—Big Pharma: “I have no problem calling out Big Pharma’s B.S.” It is false that pharmaceutical companies need to charge “astronomical prices” in order develop new drugs, she said. More money is spent on buybacks from shareholders than on research and development. Porter said she wants to expand the list of drugs covered by Medicare and put an end to Big Pharma’s misuse of patents and paying competitors to skip entering the market.
—Immigration: “How do you get in line? What do I do?” Porter said she asked officials at California’s southern border. “The answer to that question is silence. There is no line for people who need to seek refuge in this country. There is no process and that is what is driving the chaos.” She called the immigration problem a “congressional failure.”
—Green New Deal: “It’s really important to understand that the premise of a Green New Deal is not just to do energy transformation, but it also to do workforce transformation at the same time.” On labor and energy corporations: “I know the special interests’ playbook on this. Big corporations wait until the industry goes through a revolution, or a change, and that’s when they attack workers and attack wages.”
COUNTY NEWS
BUDGET
—WATCH THE GAP—Alameda County’s budget shortfall is $54 million, the county announced on Thursday. The shortfall is roughly the same as the past two fiscal years, and provides welcoming budgetary news as ominous fiscal clouds are forecast ahead. The budget estimate does not include Covid-19 impacts, county staff said.
—A detailed strategy for balancing the county’s budget will be offered in early June following another budget workshop. The Fiscal Year 2023-24 budget must be balanced and approved by the Board of Supervisors by June 30.
—Last year’s fiscal year budget shortfall was $49.1 million.
—Uncertainly about the health of the county’s finances remains. Federal tax receipts for April were low, county staff said on Thursday, which is a bad sign for the state’s expected revenues.
—Gov. Gavin Newsom’s May Revise announcement later today could also tweak the county’s budget projection, county staff said.
CITY NEWS
ALAMEDA
—NEW MORATORIUM—A moratorium on Alameda landlords’ ability to pass-through the costs of Capital Improvement Projects (CIP) to their tenants was approved by the Alameda City Council on Thursday night. The moratorium could go into effect in early July, if approved for a second reading next month.
—At the urging of Alameda Mayor Marilyn Ezzy Ashcraft, the moratorium includes tenants at the 451-unit South Shore Apartments. A proposed $20 million capital improvement project by the building’s landlord was the impetus for the council’s moratorium. City staff had recommended against including the South Shore Apartment application in the moratorium.
—The inclusion of the South Shore Apartments, however, comes with legal risks, the city council was advised. ”Several legal theories could be employed by the applicants, Michael Roush, special counsel to the city attorney, told city officials. “It’s a council call, but understand that it’s not dead-solid perfect that it could be upheld in all cases.”
—Undaunted, Ashcraft strongly advocated for an emergency moratorium and questioned the future of CIP in Alameda. But because an urgency ordinance needed four of five votes, and Councilmember Malia Vella was absent, the motion was blocked by Councilmember Trish Herrera Spencer’s no vote. “I don’t want to take away the CIP,” Spencer said. “I want to just tweak it.”
—It was learned Thursday night that the council’s backs were up against the wall in terms of a moratorium that could protect South Shore Apartment tenants. That’s because the city’s Rent Program was poised to approve the landlord’s CIP application this Friday.
—The late disclosure added urgency to the council’s actions. Subsequently, a moratorium on CIP applications was crafted to be retroactive in order to cover the South Shore Apartments’ application. The action was approved by the council, 3-1, with Spencer again voting no.
PORT OF OAKLAND
—ENA ENDS—The Howard Terminal exclusive negotiating agreement between the Oakland Athletics and Port of Oakland expired without a whimper. The four-year ENA expired at midnight. The ENA was on the Port of Oakland Board of Commissioners closed session agenda on Thursday. Port staff issued no report out of closed session. The inference being the ENA’s future is DOA.

Records excerpted from a collection
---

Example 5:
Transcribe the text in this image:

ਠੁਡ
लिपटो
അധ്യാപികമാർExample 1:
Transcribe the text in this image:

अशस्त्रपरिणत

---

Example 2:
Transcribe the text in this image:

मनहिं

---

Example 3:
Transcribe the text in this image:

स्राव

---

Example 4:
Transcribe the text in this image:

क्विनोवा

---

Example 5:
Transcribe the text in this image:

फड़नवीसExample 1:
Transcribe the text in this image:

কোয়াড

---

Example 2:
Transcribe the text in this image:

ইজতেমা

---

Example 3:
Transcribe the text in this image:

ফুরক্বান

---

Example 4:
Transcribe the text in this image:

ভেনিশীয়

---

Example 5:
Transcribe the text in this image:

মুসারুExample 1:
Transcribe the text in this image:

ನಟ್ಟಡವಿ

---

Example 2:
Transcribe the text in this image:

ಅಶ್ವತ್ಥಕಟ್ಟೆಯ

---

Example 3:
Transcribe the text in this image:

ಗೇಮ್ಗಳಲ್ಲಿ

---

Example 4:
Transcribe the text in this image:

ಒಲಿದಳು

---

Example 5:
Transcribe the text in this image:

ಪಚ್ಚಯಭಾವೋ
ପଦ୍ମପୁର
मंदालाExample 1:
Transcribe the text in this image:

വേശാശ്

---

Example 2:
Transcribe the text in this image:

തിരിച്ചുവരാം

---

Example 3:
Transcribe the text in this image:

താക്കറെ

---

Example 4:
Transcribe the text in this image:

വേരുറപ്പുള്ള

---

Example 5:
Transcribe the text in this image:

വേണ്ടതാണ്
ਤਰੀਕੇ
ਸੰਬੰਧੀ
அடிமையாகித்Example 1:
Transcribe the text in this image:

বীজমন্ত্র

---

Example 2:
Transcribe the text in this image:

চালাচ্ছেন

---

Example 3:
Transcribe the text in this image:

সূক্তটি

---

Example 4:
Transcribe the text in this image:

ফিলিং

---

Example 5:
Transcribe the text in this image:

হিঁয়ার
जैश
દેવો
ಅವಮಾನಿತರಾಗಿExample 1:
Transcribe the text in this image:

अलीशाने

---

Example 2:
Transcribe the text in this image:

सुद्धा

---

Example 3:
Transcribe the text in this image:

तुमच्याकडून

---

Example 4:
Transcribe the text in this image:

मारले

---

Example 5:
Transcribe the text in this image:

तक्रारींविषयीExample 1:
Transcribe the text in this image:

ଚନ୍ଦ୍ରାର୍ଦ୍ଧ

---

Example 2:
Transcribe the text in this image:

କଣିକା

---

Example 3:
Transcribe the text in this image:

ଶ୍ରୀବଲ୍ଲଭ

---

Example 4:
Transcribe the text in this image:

### Work to complete
1. According to the news roundup, why was the Alameda moratorium on CIP applications made retroactive? Answer in one to three sentences.
2. Turn the news roundup paragraph beginning "At the urging of Alameda Mayor Marilyn Ezzy Ashcraft" into a short list that keeps its main facts.
3. For each statement, say yes or no depending on whether it agrees with the news roundup, and quote the deciding words of the news roundup: (a) Alameda County's current budget shortfall is larger than last year's. (b) The county's budget estimate includes Covid-19 impacts. (c) The Howard Terminal exclusive negotiating agreement ran for four years.

### Answer list
1. The city's Rent Program was poised to approve the South Shore Apartments landlord's CIP application that Friday. So the moratorium was made retroactive to cover that application.

2.
- At Mayor Marilyn Ezzy Ashcraft's urging, the moratorium includes tenants at the 451-unit South Shore Apartments.
- The building landlord's proposed $20 million capital improvement project prompted the council's moratorium.
- City staff had recommended against including the South Shore Apartment application in the moratorium.

3.
(a) Yes: "Alameda County’s budget shortfall is $54 million" and "Last year’s fiscal year budget shortfall was $49.1 million."
(b) No: "The budget estimate does not include Covid-19 impacts"
(c) Yes: "The four-year ENA expired at midnight."